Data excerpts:
────────

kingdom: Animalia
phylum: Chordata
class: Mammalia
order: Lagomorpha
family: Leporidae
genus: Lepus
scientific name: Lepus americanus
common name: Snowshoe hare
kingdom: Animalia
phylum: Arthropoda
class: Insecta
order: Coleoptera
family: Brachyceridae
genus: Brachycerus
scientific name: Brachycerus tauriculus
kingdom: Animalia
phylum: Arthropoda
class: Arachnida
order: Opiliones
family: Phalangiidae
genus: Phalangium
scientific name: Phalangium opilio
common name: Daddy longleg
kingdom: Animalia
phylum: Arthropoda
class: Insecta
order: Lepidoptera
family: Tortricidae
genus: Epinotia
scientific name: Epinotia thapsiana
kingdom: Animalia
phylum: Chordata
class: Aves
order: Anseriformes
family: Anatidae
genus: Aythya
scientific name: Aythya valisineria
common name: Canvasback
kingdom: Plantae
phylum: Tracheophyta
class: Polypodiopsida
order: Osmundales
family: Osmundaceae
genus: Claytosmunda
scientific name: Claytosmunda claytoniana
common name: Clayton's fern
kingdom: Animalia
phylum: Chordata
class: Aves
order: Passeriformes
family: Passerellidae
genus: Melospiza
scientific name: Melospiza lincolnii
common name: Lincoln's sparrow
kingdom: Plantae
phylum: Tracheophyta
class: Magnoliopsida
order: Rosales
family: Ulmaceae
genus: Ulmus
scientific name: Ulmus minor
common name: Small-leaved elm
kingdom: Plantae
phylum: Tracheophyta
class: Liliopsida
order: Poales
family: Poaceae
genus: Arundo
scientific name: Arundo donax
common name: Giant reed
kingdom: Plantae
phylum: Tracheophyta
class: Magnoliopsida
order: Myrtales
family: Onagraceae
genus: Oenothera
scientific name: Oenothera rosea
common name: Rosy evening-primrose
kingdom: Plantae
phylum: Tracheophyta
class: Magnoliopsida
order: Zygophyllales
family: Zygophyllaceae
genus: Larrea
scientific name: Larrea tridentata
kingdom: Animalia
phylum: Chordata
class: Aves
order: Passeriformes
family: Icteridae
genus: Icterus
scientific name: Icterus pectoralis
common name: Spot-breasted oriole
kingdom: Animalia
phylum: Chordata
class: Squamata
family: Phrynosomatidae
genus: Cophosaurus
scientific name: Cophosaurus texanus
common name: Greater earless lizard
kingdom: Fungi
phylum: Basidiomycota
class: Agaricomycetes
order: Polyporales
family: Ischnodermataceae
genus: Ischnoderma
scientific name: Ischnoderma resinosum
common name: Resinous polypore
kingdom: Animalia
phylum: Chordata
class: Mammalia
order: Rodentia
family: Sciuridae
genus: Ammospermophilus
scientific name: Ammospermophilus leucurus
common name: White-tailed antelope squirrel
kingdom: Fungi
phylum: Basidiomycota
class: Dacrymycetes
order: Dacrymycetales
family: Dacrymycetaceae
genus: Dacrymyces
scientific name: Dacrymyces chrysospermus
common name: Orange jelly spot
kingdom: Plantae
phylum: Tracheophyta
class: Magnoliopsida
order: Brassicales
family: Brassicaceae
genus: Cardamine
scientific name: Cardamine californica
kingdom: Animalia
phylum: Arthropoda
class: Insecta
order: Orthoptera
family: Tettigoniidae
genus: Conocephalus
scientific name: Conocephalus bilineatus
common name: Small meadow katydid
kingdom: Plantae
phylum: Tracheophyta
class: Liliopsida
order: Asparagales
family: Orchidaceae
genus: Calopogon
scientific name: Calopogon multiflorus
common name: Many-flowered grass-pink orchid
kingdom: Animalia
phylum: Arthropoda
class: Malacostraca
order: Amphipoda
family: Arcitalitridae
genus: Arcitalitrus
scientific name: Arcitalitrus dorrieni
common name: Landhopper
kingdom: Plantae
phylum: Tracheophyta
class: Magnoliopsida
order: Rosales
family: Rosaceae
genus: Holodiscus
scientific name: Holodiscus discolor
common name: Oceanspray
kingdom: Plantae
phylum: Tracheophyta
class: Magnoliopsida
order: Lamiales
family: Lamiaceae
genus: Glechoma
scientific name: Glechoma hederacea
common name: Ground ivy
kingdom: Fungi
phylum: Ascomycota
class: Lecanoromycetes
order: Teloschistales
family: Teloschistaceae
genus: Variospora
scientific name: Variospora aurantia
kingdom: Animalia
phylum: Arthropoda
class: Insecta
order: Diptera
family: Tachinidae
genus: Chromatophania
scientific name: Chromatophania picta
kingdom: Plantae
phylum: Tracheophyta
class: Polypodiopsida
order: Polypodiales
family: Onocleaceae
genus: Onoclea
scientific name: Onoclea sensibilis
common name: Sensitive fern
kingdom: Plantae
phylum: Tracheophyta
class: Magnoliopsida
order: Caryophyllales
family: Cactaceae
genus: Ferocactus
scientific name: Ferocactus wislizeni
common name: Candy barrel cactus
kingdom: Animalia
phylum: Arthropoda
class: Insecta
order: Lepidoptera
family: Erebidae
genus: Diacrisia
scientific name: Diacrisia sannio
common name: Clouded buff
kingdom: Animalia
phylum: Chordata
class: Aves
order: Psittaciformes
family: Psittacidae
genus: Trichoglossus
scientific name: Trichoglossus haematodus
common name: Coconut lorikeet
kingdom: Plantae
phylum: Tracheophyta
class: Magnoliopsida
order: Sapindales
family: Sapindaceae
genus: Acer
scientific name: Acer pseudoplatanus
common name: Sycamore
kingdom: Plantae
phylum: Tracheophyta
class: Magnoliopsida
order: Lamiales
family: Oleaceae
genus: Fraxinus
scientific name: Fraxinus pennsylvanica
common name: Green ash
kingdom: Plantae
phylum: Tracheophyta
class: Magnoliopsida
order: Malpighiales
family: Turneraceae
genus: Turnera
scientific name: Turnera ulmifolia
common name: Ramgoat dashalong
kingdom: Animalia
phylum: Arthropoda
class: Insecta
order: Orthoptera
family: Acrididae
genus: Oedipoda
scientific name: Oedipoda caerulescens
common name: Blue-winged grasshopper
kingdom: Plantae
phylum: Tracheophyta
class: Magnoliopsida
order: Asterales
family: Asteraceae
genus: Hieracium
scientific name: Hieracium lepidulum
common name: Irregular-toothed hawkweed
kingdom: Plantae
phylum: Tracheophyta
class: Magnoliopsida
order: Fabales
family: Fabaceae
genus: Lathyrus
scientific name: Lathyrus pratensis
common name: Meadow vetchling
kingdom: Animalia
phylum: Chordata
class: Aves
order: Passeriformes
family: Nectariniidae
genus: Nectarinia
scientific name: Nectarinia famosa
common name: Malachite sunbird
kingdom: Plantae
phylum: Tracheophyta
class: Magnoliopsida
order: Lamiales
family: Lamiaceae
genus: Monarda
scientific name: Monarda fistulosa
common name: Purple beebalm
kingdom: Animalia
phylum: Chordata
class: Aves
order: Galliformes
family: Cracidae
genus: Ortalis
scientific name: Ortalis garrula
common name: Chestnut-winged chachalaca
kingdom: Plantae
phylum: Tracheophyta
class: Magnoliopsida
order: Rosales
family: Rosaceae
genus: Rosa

────────

- **EXERCISE OBJECTIVE**
Convert the records, from their first line through the line with "common name: Canvasback", into a JSON list of strings holding one string per line and leaving out blank lines.

- **THE RESPONSE**
[
  "kingdom: Animalia",
  "phylum: Chordata",
  "class: Mammalia",
  "order: Lagomorpha",
  "family: Leporidae",
  "genus: Lepus",
  "scientific name: Lepus americanus",
  "common name: Snowshoe hare",
  "kingdom: Animalia",
  "phylum: Arthropoda",
  "class: Insecta",
  "order: Coleoptera",
  "family: Brachyceridae",
  "genus: Brachycerus",
  "scientific name: Brachycerus tauriculus",
  "kingdom: Animalia",
  "phylum: Arthropoda",
  "class: Arachnida",
  "order: Opiliones",
  "family: Phalangiidae",
  "genus: Phalangium",
  "scientific name: Phalangium opilio",
  "common name: Daddy longleg",
  "kingdom: Animalia",
  "phylum: Arthropoda",
  "class: Insecta",
  "order: Lepidoptera",
  "family: Tortricidae",
  "genus: Epinotia",
  "scientific name: Epinotia thapsiana",
  "kingdom: Animalia",
  "phylum: Chordata",
  "class: Aves",
  "order: Anseriformes",
  "family: Anatidae",
  "genus: Aythya",
  "scientific name: Aythya valisineria",
  "common name: Canvasback"
]